I agree you are likely right here. But one incident will take down the entire system and likely costs lives. It's an inherent fragile engineering system. In fact it's probably the most fragile system you could come up with. Good engineering does not base itself around an inherently fragile system.


--- Quote ---Second, why would the whole system have to be one open, connected tube? You could add a pressure lock every 1km that opens for cars and closes behind them, which would thus contain a catastrophe.

--- End quote ---

A door (and seals) that need to automatically open and close every 1km, at 1000kmh, do the math. This idea simply takes you further down the rabbit hole of impracticality.
You are trying to come up with a solution to fix an idea that is inherently flawed.

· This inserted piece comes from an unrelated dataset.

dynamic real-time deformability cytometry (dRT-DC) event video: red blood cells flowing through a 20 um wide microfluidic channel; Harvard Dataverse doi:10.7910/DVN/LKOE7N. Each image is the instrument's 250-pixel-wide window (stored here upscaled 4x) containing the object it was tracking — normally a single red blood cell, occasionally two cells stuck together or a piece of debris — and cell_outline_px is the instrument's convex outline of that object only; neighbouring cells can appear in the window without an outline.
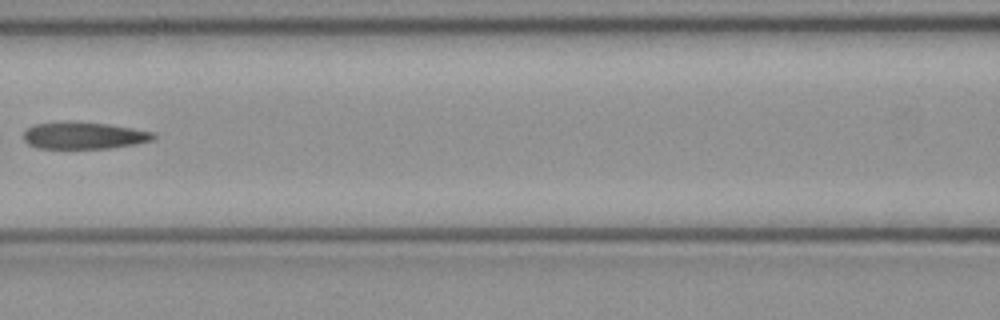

--- Quote ---The engine: actually, that turbine is not meant for propulsion. Hyperloop say that the cars are powered by external linear actuators, the turbine is there to avoid the cars pushing a column of air in front of them, which even at 0.1kPa, will add up. So it doesn't have to produce any noticeable thrust. Of course, it might still be possible that even just moving the amount of air involved is impossible, I don't know. The parts of the video are based on a misunderstanding and aren't really helpful.

--- End quote ---

Probably right.
EEVblog:

--- Quote from: Maxlor on July 27, 2016, 12:39:10 pm ---What we can clearly see is that the pressure behind the wave front drops as the wave runs through the tube, and that the wave front itself becomes more spread out. If we take that factor of 0.75/5km, after 35km (average distance to next car) we'll have a factor of 0.13, which doesn't seem so catastrophic anymore.

--- End quote ---

You can go ride it first then, good luck. I'll take the infinitely more robust and safe MagLev at half the speed thanks.
EEVblog:

--- Quote from: rs20 on July 28, 2016, 01:35:06 am ---It's obviously a very very ambitious idea, and I have strong doubts whether it will ever succeed. But to call it "BUSTED", frankly, dilutes the brand of the word BUSTED which should be restricted to things that are impossible, not just dangerous.

--- End quote ---

BUSTED means it isn't a practical solution.
EEVblog:

--- Quote from: System Error Message on July 26, 2016, 02:49:25 pm ---
--- Quote from: EEVblog on July 26, 2016, 01:37:31 am ---
--- Quote from: System Error Message on July 26, 2016, 01:26:46 am ---Qantas 32 had lots of error messages :P

--- End quote ---

It was crazy!
I highly recommend the book:
http://amzn.to/2a9vfSm

--- End quote ---
You didnt get my joke in relation to my name lol.

--- End quote ---

I didn't get the joke because it wasn't a joke!
If you read the QF32 book, it's all about constant endless error messages being kicked up by the ECAM system and how they spent hours working through them.